Simple enough, the traffic that leaves out of the wan interface is SNATed to my public IP, the traffic that goes out to vpn is SNATed to the VPN interface’s address. How would the router know where to send the traffic? Easy, we just mark it:

/routing table
add disabled=no fib name=vpn
/ip route
add disabled=no distance=1 dst-address=0.0.0.0/0 \
    gateway=vpn pref-src=0.0.0.0 routing-table=vpn scope=30 \
    suppress-hw-offload=no target-scope=10
/ip firewall mangle
add action=mark-routing chain=prerouting dst-address-list=!LAN \
    new-routing-mark=vpn passthrough=yes src-address=10.20.1.0/24

We add a new routing table called vpn, then add a default gateway that points at the vpn interface in it, and, finally, add a mangle rule that marks all the packets from 10.20.1.0/24 to use the new routing table (unless they happen to target one of the other LANs, for which we still use the main routing table).

With this, the pod packets will leave the node, then head for the public internet. There’s a bit of an issue on the way back, though.

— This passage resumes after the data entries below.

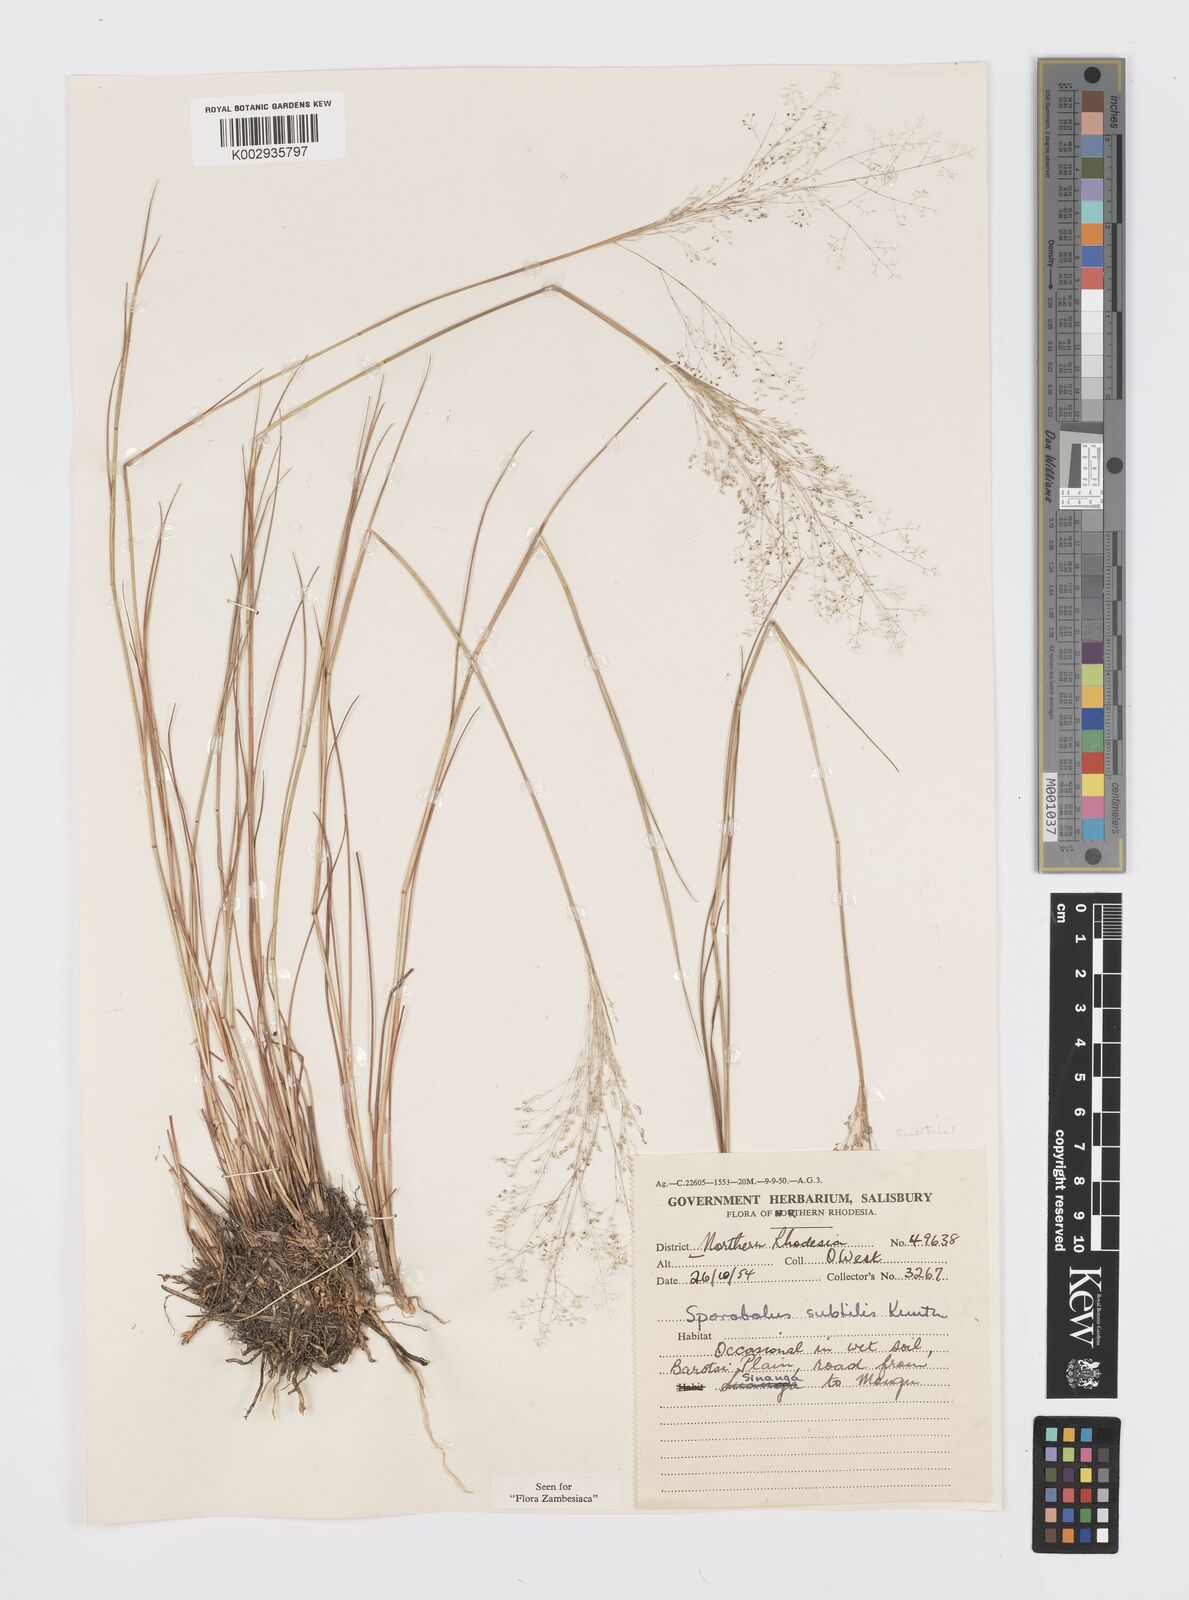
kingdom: Plantae
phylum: Tracheophyta
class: Liliopsida
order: Poales
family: Poaceae
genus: Sporobolus
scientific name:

The router doesn’t know where to set traffic for 10.20.0.0/24, so everything breaks down. In a proper setup we’d use cilium BGP here to announce the pod subnets to the router, but the BGP support is somewhat broken for a dual-stack setup and Mikrotik really hates the announcements cilium’s gobgp does. In my case, given it’s a single-node cluster, I just hardcoded the reverse route:

/ip route
add check-gateway=ping comment="TEMP horse pod" disabled=no distance=1 \
    dst-address=10.20.0.0/16 gateway=192.168.1.17 pref-src="" \
    routing-table=main scope=30 suppress-hw-offload=no target-scope=10

Note how the dst-address covers both cilium pools. We don’t care which pool we need to reach, both are routable via 192.168.1.17.

With this setup, the router now knows that the return traffic should go to 192.168.1.17, and it will reach the pod once the CNI sees it.

For the VPN case the flow is only slightly different:

In here, the mangle rule triggers and changes the default gateway, that causes RouterOS to masquerade the traffic from 10.2.0.2. it flows into the VPN instead, and Google Pubnlic DNS sees the request from a different IP. The way back is exactly the same, though.

The IPv6 case for the default pool is very similar, apart from no masquerading happening at all. As pods have the public addresses already, it’s only the matter of having the return routes set:

The traffic flows directly from the pod to google public DNS (yes, the remote will see the unique pod IP address here), and back. No address mangling, no complex rules, IPv6 is awesome.

Offloading the masquerading decisions from your CNI to the routers allows you to be more flexible with how the traffic navigates the tricky network topology. Paired with cilium multi-pool it allows your routers some awareness on what kind of payload the traffic originates from, too.